Find "Identify the document" in the data below; transcribe the line it appears on and each line after it, exactly, to the end, and nothing else.

[Stored entries]
§ §

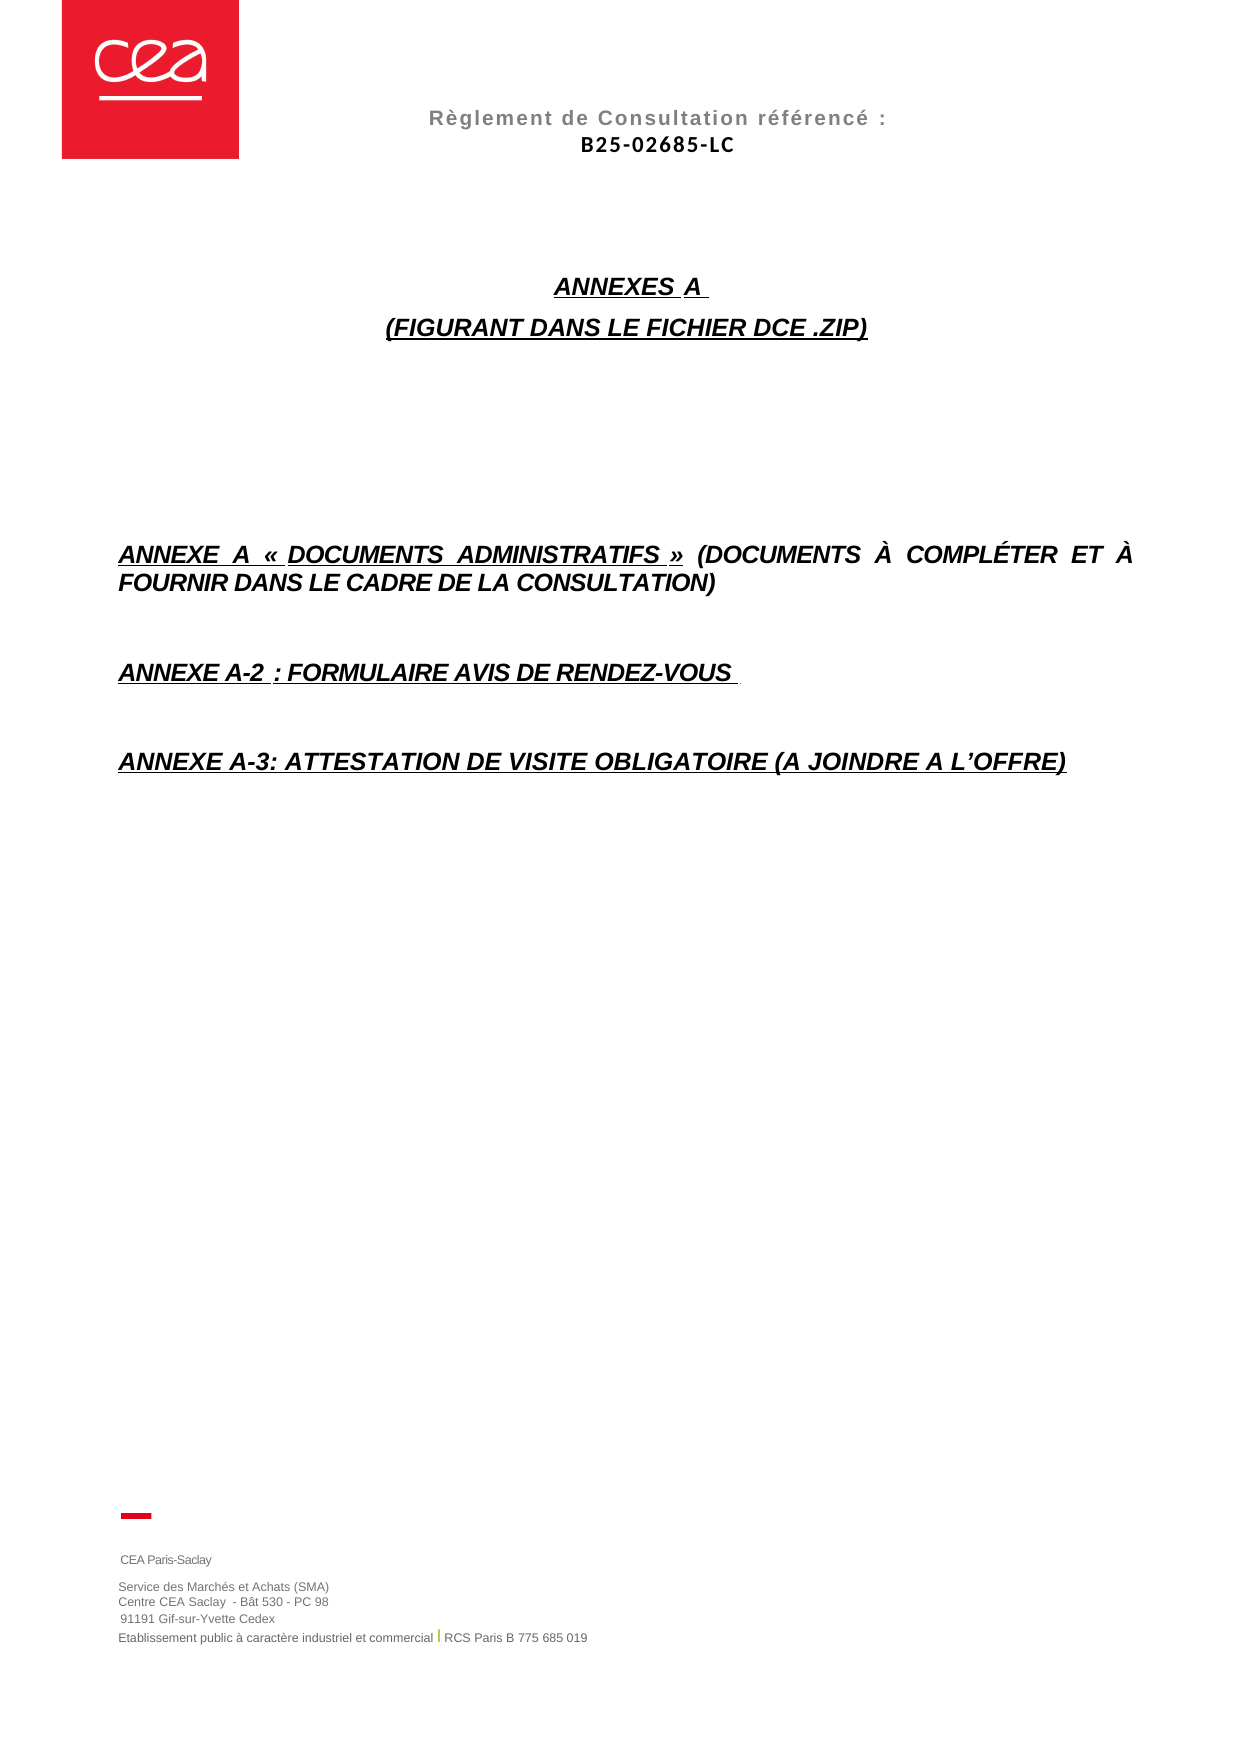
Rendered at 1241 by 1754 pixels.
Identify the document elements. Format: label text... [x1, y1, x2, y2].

picture [61, 0, 239, 159]
text ANNEXE A « DOCUMENTS ADMINISTRATIFS » (documents à compléter et à fournir dans le cadre de la consultation) [118, 540, 1137, 597]
text Annexe A-3: ATTESTATION DE VISITE OBLIGATOIRE (a joindre a l’offre) [118, 747, 1137, 776]
text Annexe A-2 : FORMULAIRE AVIS DE RENDEZ-VOUS [118, 658, 1137, 686]
text annexes A [118, 272, 1137, 301]
text (figurant dans le fichier dce .zip) [118, 313, 1137, 342]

§ §

▸ **Result of the exercise**
Identify the document elements. Format: label text... [x1, y1, x2, y2].

picture [61, 0, 239, 159]
text ANNEXE A « DOCUMENTS ADMINISTRATIFS » (documents à compléter et à fournir dans le cadre de la consultation) [118, 540, 1137, 597]
text Annexe A-3: ATTESTATION DE VISITE OBLIGATOIRE (a joindre a l’offre) [118, 747, 1137, 776]
text Annexe A-2 : FORMULAIRE AVIS DE RENDEZ-VOUS [118, 658, 1137, 686]
text annexes A [118, 272, 1137, 301]
text (figurant dans le fichier dce .zip) [118, 313, 1137, 342]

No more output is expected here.